Protein-coding gene in the species Homo sapiens

Elongation protein 4 homolog (S. cerevisiae), also known as ELP4, is a protein which in humans is encoded by the ELP4 gene.

==Function==
This gene encodes a component of the six subunit elongator complex, a histone acetyltransferase complex that associates directly with RNA polymerase II during transcriptional elongation. The human gene can partially complement sensitivity phenotypes of yeast ELP4 deletion mutants. Alternatively spliced variants that encode different protein isoforms have been described but the full-length nature of only one has been determined.

==Clinical significance==
In a study published in February 2009, researcher linked this gene to the most common form of human epilepsy, namely Rolandic epilepsy. This is the first gene to be linked with rolandic epilepsy.

==Background==
It has been found that children with Rolandic epilepsy have a mutation of gene coding for the Elongator Protein Complex 4, which is involved in transcription and tRNA modification. Furthermore, Elp4 is needed for histone acetyltransferase (HAT) activity which makes DNA more accessible for transcription. The lack of the Elp4/5/6 led to no HAT activity. The importance of HAT activity is the initiation of transcription as well as its assistance of RNA polymerase II in transcription elongation through chromatin and acetyl-CoA dependent pathways. Although Rolandic epilepsy (RE), which has been observed as autosomal dominant with high penetrance, develops around age 3 and disappears by age 12 there are serious problems that need to be addressed that occur while a child has RE. One of the major problems that can arise from RE is cognitive impairment. Though the cognitive impairment seen in Rolandic Epilepsy is of unclear etiology, one contributing factor may be increased glucose uptake in cortical areas, most notably in the associative cortex. These changes in glucose uptake may somehow disrupt the learning process and prevents the child from making the associations necessary to learn new things, which is how most human learning is achieved. Other factors which may contribute to cognitive impairment include seizure frequency, abnormal electrical activity in between seizures, and medication side effects, to only name a few.

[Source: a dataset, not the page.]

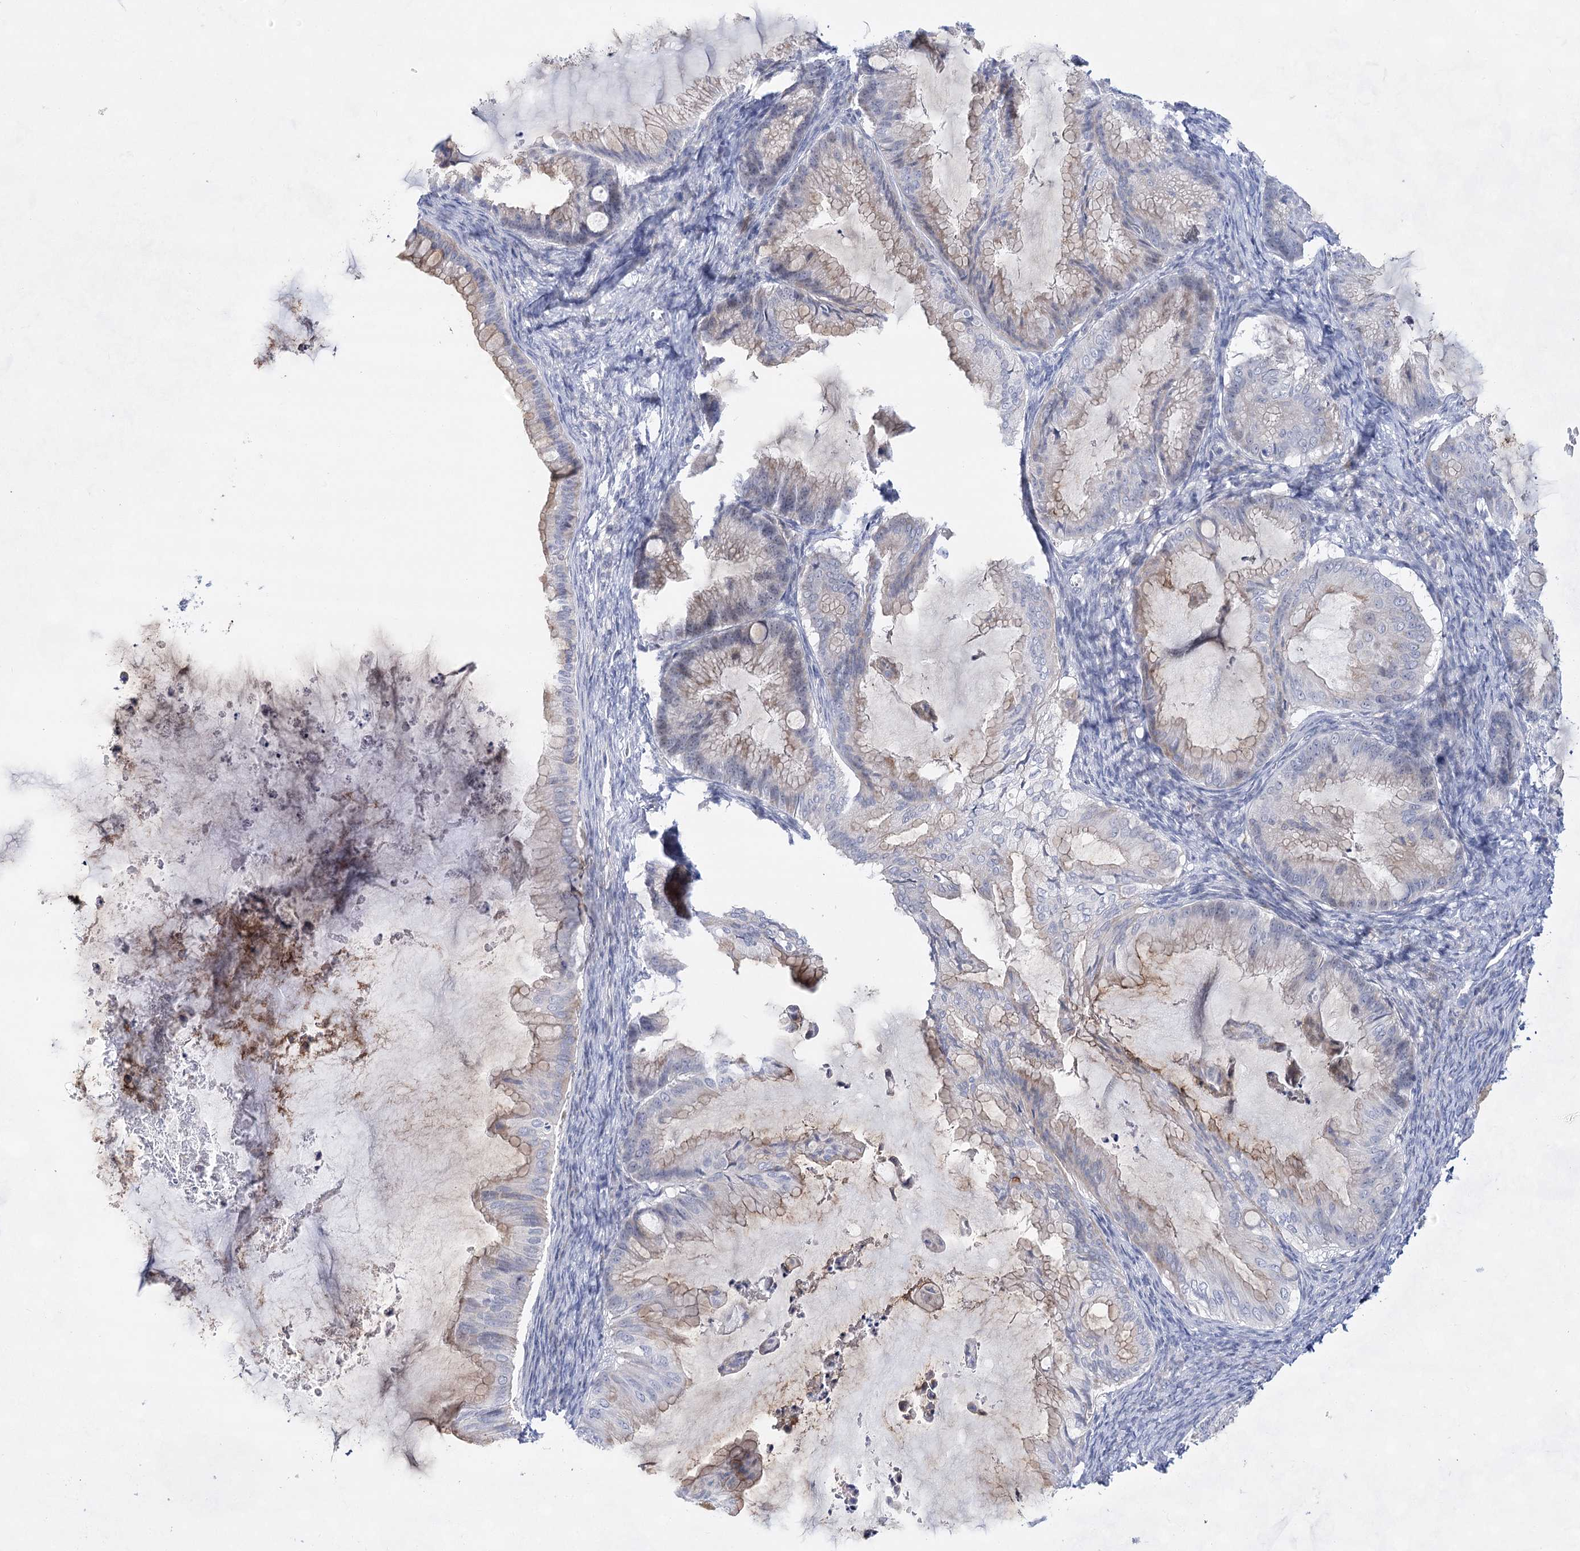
{"staining": {"intensity": "weak", "quantity": "<25%", "location": "cytoplasmic/membranous"}, "tissue": "ovarian cancer", "cell_type": "Tumor cells", "image_type": "cancer", "snomed": [{"axis": "morphology", "description": "Cystadenocarcinoma, mucinous, NOS"}, {"axis": "topography", "description": "Ovary"}], "caption": "This photomicrograph is of ovarian cancer (mucinous cystadenocarcinoma) stained with immunohistochemistry to label a protein in brown with the nuclei are counter-stained blue. There is no positivity in tumor cells.", "gene": "BPHL", "patient": {"sex": "female", "age": 71}}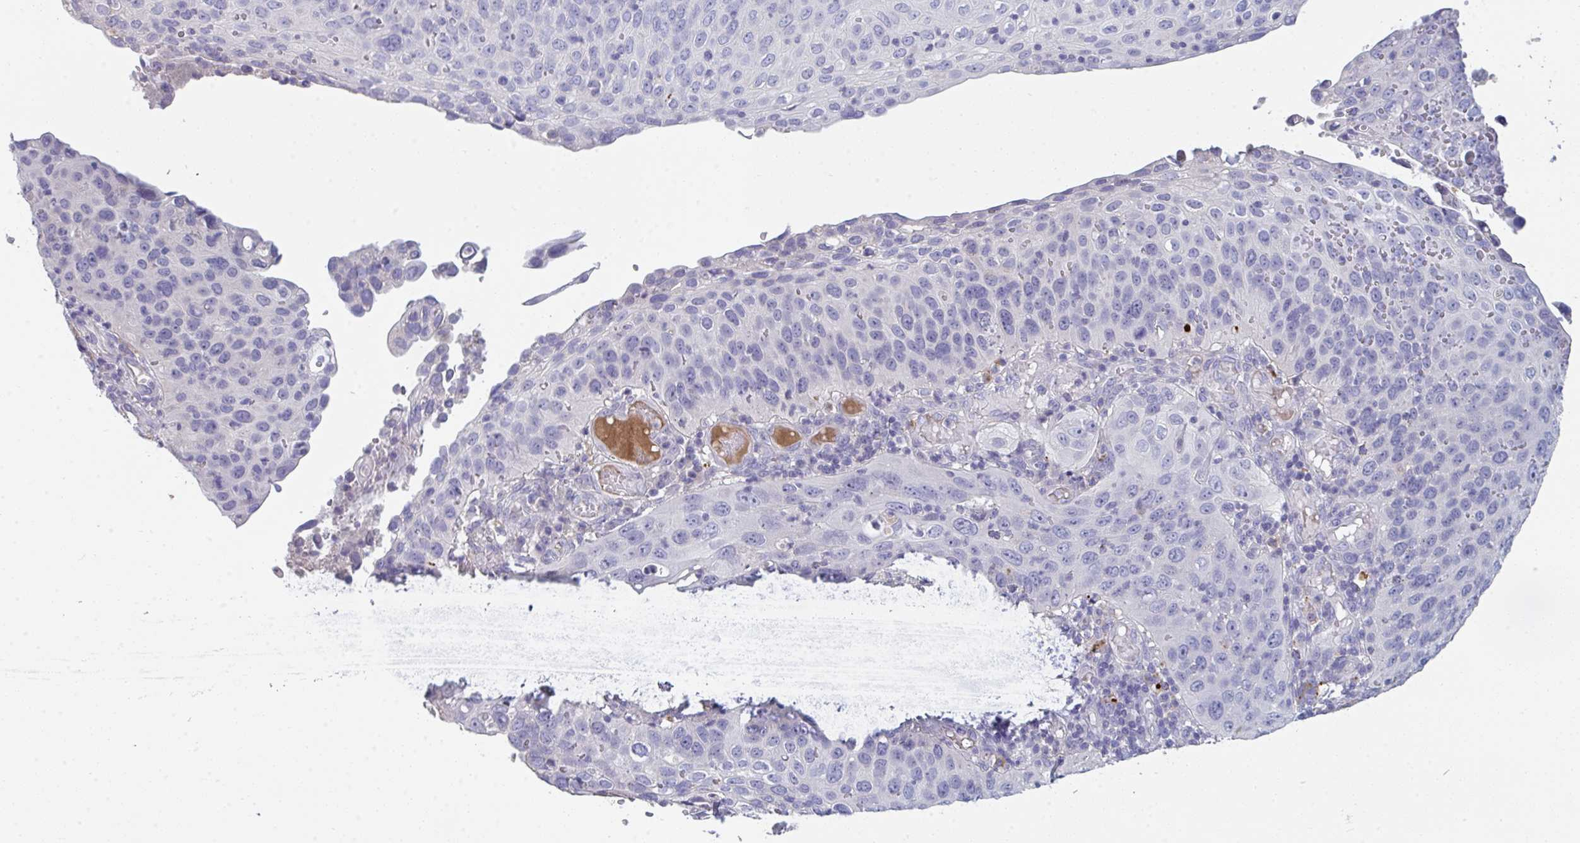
{"staining": {"intensity": "negative", "quantity": "none", "location": "none"}, "tissue": "cervical cancer", "cell_type": "Tumor cells", "image_type": "cancer", "snomed": [{"axis": "morphology", "description": "Squamous cell carcinoma, NOS"}, {"axis": "topography", "description": "Cervix"}], "caption": "Tumor cells show no significant protein staining in cervical cancer.", "gene": "HGFAC", "patient": {"sex": "female", "age": 36}}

The Elongator Protein Complex (ELP) is what regulates the growth of cortical projection neurons. This means that it helps cortical neurons to exhibit dendrite branching and radial migration of neurons to form the close knit neural network of the cerebral cortex. If ELP is not working properly or is not being expressed at the correct levels (too low) then the neurons in that region in particular would not be properly situated in relation to each other for proper brain activity. The expression of ELP and the fourth sub-unit (ELP4) in particular is the cause of Rolandic epilepsy and possibly other cognitive impairment later in life if the condition is severe enough or if it is not treated effectively.